> [Task]
Locate each line of the material that contains "problems", then return it.

> [Excerpted records]
============
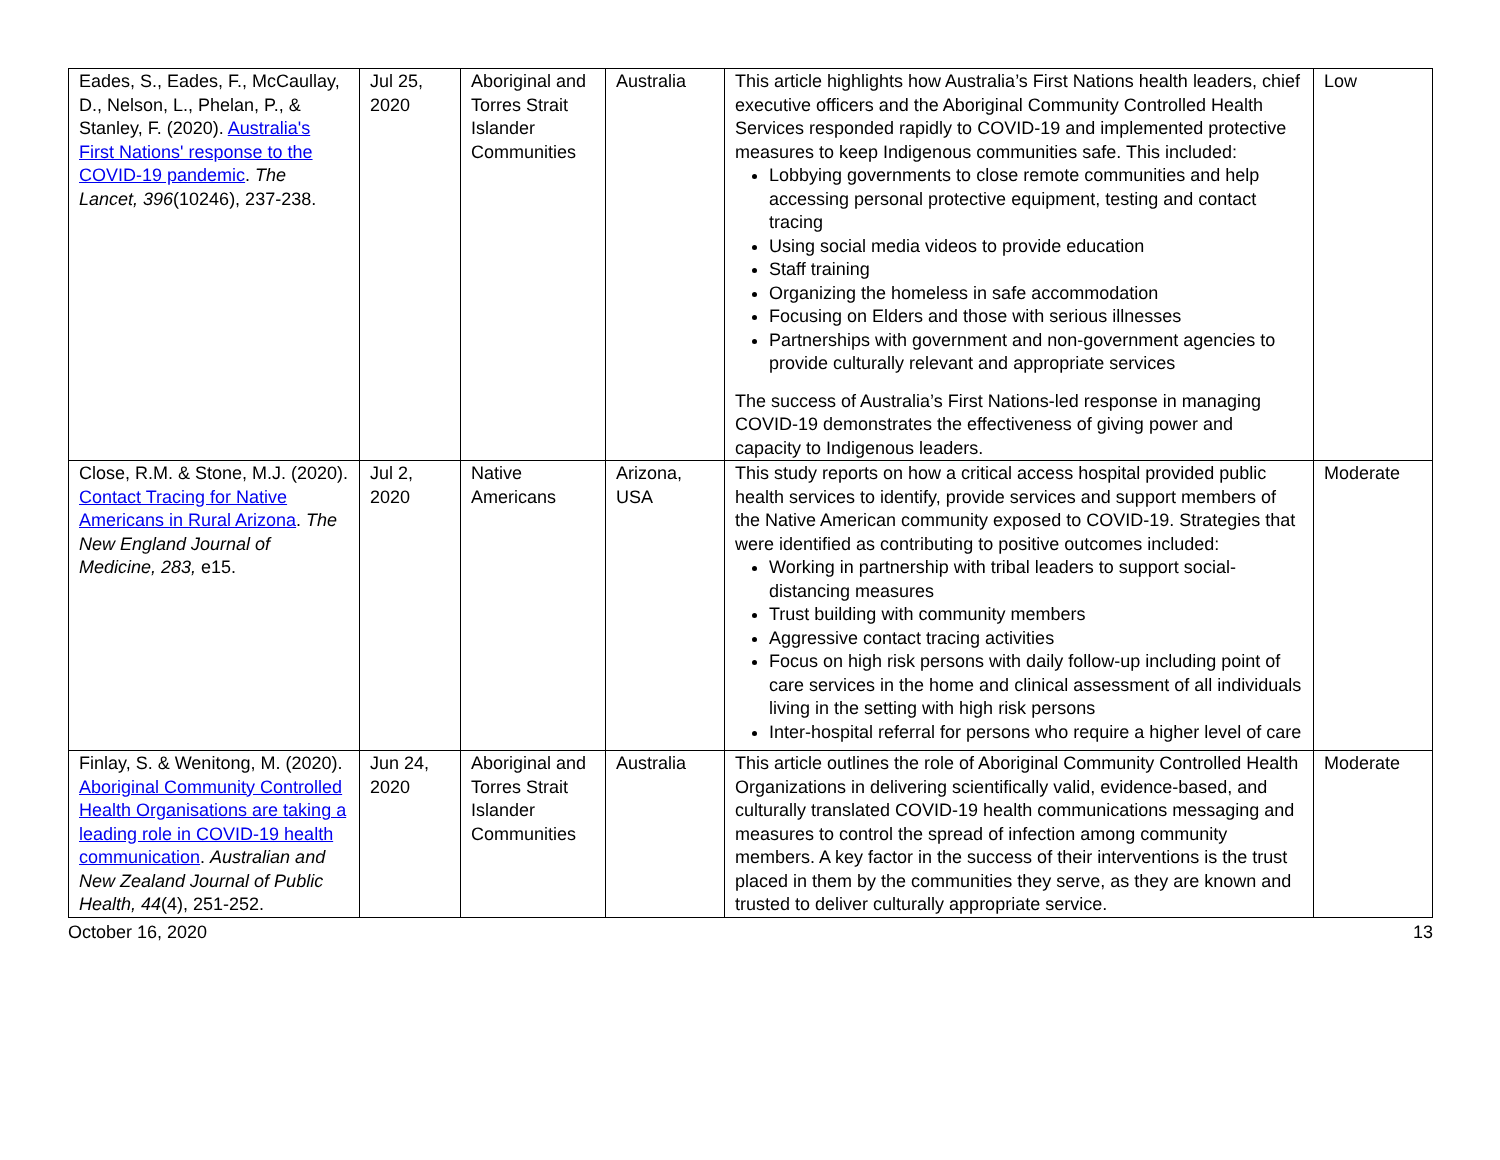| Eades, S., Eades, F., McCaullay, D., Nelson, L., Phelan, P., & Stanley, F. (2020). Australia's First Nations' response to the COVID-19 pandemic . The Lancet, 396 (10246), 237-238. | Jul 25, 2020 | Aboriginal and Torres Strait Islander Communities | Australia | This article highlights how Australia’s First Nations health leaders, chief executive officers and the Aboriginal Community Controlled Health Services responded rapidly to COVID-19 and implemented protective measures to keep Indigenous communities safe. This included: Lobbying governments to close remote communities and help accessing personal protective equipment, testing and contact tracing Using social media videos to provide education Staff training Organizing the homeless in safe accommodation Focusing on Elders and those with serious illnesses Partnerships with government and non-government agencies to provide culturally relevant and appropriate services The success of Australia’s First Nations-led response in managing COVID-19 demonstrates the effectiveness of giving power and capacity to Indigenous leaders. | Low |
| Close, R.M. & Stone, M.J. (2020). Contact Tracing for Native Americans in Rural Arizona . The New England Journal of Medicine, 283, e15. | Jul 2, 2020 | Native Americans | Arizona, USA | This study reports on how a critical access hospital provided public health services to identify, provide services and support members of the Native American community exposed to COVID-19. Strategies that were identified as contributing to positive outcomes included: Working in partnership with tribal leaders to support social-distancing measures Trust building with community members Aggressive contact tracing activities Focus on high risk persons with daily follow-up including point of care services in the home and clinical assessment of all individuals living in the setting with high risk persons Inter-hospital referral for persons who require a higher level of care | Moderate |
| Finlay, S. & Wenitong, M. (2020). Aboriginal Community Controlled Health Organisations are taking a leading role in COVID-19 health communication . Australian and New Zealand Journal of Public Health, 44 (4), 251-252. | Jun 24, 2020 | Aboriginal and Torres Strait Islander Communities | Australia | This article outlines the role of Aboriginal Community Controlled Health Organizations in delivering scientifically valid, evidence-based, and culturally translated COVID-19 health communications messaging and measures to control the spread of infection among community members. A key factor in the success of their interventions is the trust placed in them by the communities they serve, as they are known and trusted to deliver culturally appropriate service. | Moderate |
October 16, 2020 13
============
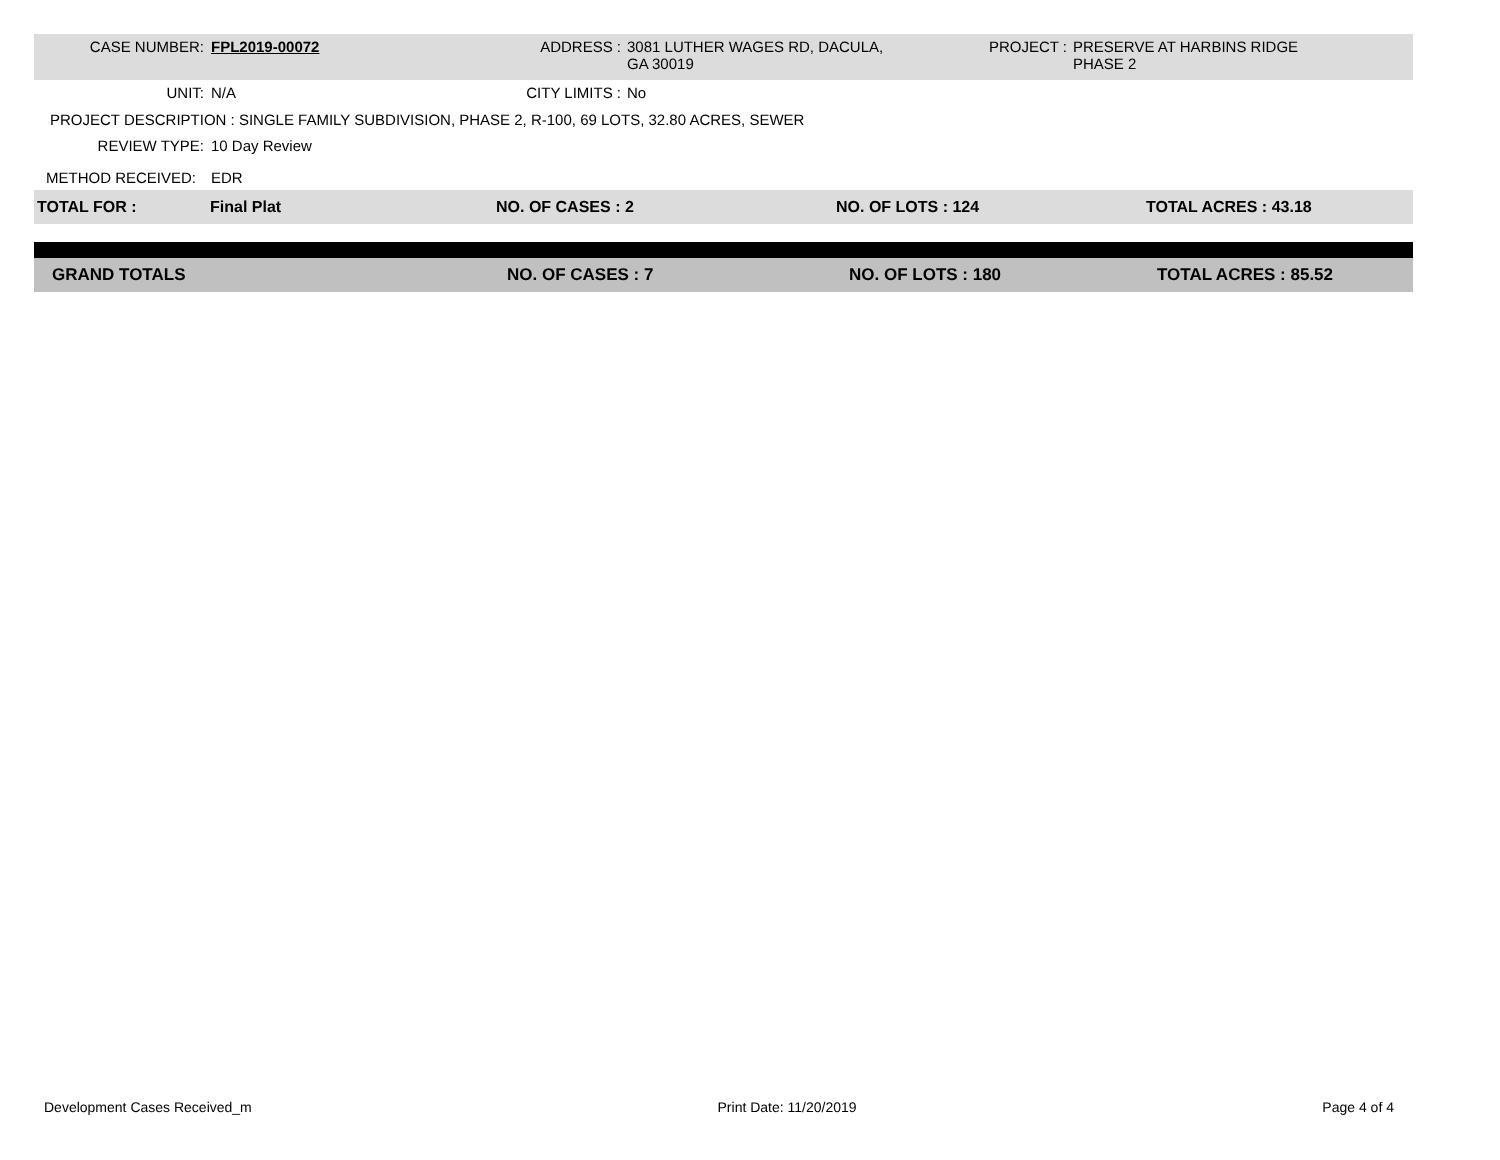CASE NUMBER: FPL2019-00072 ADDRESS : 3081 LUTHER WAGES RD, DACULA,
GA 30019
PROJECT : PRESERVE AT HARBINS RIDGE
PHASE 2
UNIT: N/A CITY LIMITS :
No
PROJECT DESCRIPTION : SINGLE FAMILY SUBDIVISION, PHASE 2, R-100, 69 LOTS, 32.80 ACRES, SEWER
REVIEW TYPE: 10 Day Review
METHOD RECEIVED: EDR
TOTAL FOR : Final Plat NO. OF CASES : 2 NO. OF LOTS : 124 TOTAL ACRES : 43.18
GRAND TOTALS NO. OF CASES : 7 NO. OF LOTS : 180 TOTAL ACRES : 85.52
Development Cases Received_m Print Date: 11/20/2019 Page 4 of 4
============
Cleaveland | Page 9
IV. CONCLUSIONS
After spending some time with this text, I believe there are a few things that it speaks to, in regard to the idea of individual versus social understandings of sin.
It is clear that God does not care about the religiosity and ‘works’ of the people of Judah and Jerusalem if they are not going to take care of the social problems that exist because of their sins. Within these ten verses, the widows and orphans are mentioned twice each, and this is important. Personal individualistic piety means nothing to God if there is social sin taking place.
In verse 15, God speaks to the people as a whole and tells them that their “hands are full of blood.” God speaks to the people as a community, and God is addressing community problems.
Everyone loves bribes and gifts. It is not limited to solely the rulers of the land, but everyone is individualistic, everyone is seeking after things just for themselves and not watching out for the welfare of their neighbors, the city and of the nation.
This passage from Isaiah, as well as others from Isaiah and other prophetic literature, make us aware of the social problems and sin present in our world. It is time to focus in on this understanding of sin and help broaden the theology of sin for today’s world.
============
> [Response area]
It is clear that God does not care about the religiosity and ‘works’ of the people of Judah and Jerusalem if they are not going to take care of the social problems that exist because of their sins. Within these ten verses, the widows and orphans are mentioned twice each, and this is important. Personal individualistic piety means nothing to God if there is social sin taking place.
In verse 15, God speaks to the people as a whole and tells them that their “hands are full of blood.” God speaks to the people as a community, and God is addressing community problems.
This passage from Isaiah, as well as others from Isaiah and other prophetic literature, make us aware of the social problems and sin present in our world. It is time to focus in on this understanding of sin and help broaden the theology of sin for today’s world.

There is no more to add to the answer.